## Provided data

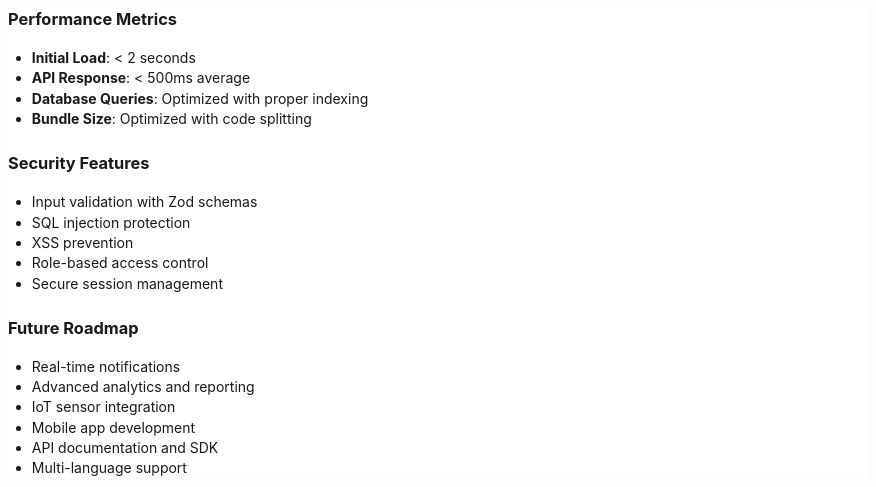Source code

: ### Performance Metrics

- **Initial Load**: < 2 seconds
- **API Response**: < 500ms average
- **Database Queries**: Optimized with proper indexing
- **Bundle Size**: Optimized with code splitting

### Security Features

- Input validation with Zod schemas
- SQL injection protection
- XSS prevention
- Role-based access control
- Secure session management

### Future Roadmap

- Real-time notifications
- Advanced analytics and reporting
- IoT sensor integration
- Mobile app development
- API documentation and SDK
- Multi-language support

## Work request
Please recast the items above as a JSON list of strings, one string for each line, skipping blank lines. Leave the pictures out of the answer.

## Answer to the problem
[
  "Source code",
  ": ### Performance Metrics",
  "- **Initial Load**: < 2 seconds",
  "- **API Response**: < 500ms average",
  "- **Database Queries**: Optimized with proper indexing",
  "- **Bundle Size**: Optimized with code splitting",
  "### Security Features",
  "- Input validation with Zod schemas",
  "- SQL injection protection",
  "- XSS prevention",
  "- Role-based access control",
  "- Secure session management",
  "### Future Roadmap",
  "- Real-time notifications",
  "- Advanced analytics and reporting",
  "- IoT sensor integration",
  "- Mobile app development",
  "- API documentation and SDK",
  "- Multi-language support"
]